**İş emri**
Suikast haberindeki "Bağdat’ın güneyindeki Kerbela" ile "benzer suikastlar gerçekleştirmişti." arasındaki kısmı, iki uç da dahil olmak üzere, "motosikletli" sözcüğünü "bisikletli" ile değiştirerek yeniden yazın.

**Belge bölümü**
===============

Önde gelen aktivist İhab Vazani’nin Pazar akşamı Kerbela’da düzenlenen suikastta öldürülmesi, kamusal ve resmi düzeyde güçlü bir öfke dalgasına yol açtı. Son iki yıldır pek çok aktivistin öldürüldüğü suikastların, önümüzdeki Ekim ayında yapılması planlanan seçimlerin yaklaşmasıyla yeni ruhları ‘öğütmek’ için yeniden yaşanacağından korkuluyor.
Bağdat’ın güneyindeki Kerbela şehrinde düzenlenen protestoları koordine etmesiyle tanınan Vazani, bu protestolarda şiddetle muhalif olduğu iktidar ve partilerini ‘itaatkarlık ve vatan hainliği’ ile suçluyordu. Kerbela sokaklarından birinde yer alan kamera, Vazani’nin dün maskeli motosikletli iki saldırgan tarafından İmam Abbas ve İmam Hüseyin türbeleri yakınındaki evi yakınlarında vurulduğunu gösterdi. Olayın ardından hastaneye sevk edilen Vazani’nin bir süre sonra hayatını kaybettiği kaydedildi. Halk grupları tarafından İran'a sadakatle suçlanan silahlı taraflar, daha önce Kerbela'daki aktivistlere karşı benzer suikastlar gerçekleştirmişti.

===============

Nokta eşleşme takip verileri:
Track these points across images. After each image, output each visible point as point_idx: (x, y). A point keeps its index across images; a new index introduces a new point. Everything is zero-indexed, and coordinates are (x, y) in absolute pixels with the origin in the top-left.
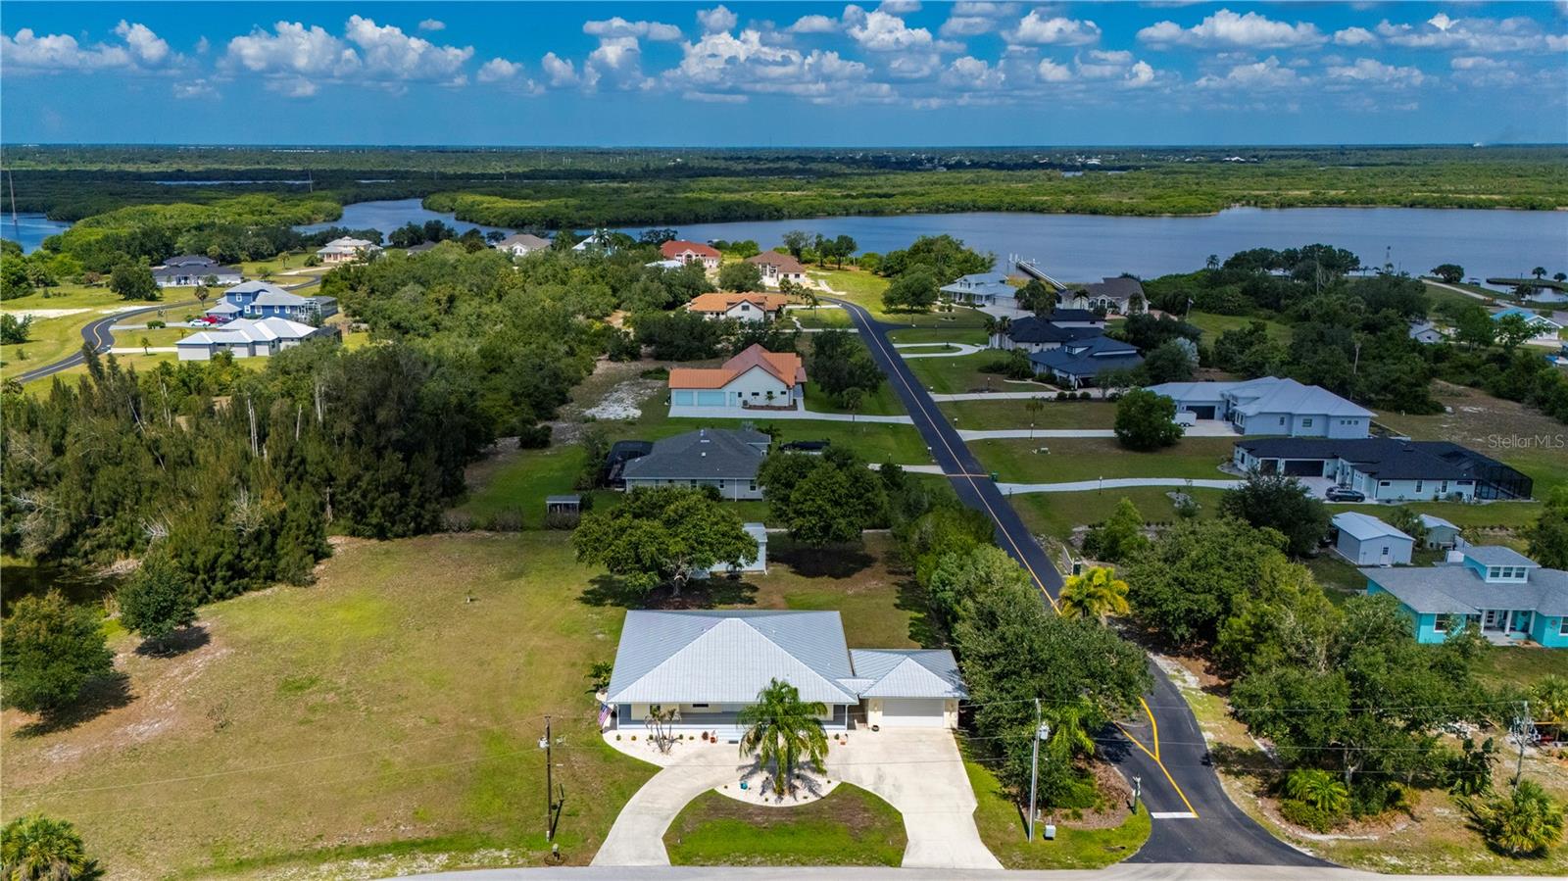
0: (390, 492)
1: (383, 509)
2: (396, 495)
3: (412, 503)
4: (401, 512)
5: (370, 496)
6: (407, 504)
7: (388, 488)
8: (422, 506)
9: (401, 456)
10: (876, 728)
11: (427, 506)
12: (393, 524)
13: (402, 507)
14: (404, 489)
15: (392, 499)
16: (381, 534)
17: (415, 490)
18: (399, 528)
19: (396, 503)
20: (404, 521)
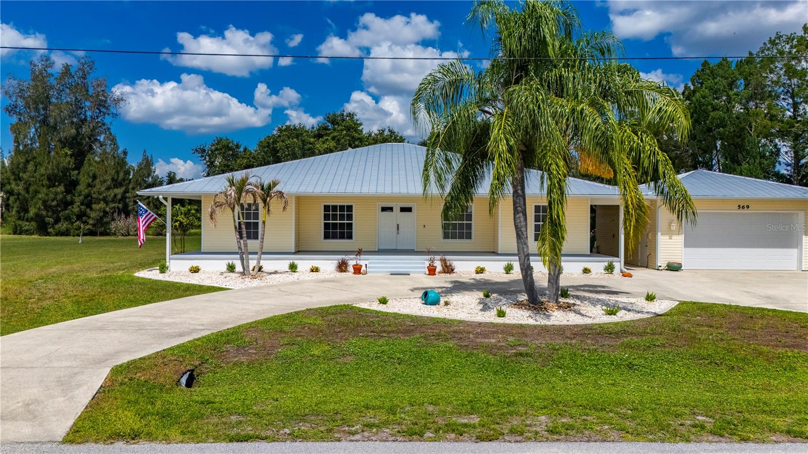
0: (54, 186)
1: (45, 202)
2: (61, 188)
3: (78, 200)
4: (65, 209)
5: (32, 189)
6: (72, 203)
7: (53, 180)
8: (89, 205)
9: (69, 153)
10: (674, 268)
11: (94, 206)
12: (57, 221)
13: (67, 204)
14: (72, 185)
15: (56, 194)
16: (43, 229)
17: (81, 187)
18: (63, 226)
19: (60, 197)
20: (68, 218)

===============

**Görev çıktısı**
Bağdat’ın güneyindeki Kerbela şehrinde düzenlenen protestoları koordine etmesiyle tanınan Vazani, bu protestolarda şiddetle muhalif olduğu iktidar ve partilerini ‘itaatkarlık ve vatan hainliği’ ile suçluyordu. Kerbela sokaklarından birinde yer alan kamera, Vazani’nin dün maskeli bisikletli iki saldırgan tarafından İmam Abbas ve İmam Hüseyin türbeleri yakınındaki evi yakınlarında vurulduğunu gösterdi. Olayın ardından hastaneye sevk edilen Vazani’nin bir süre sonra hayatını kaybettiği kaydedildi. Halk grupları tarafından İran'a sadakatle suçlanan silahlı taraflar, daha önce Kerbela'daki aktivistlere karşı benzer suikastlar gerçekleştirmişti.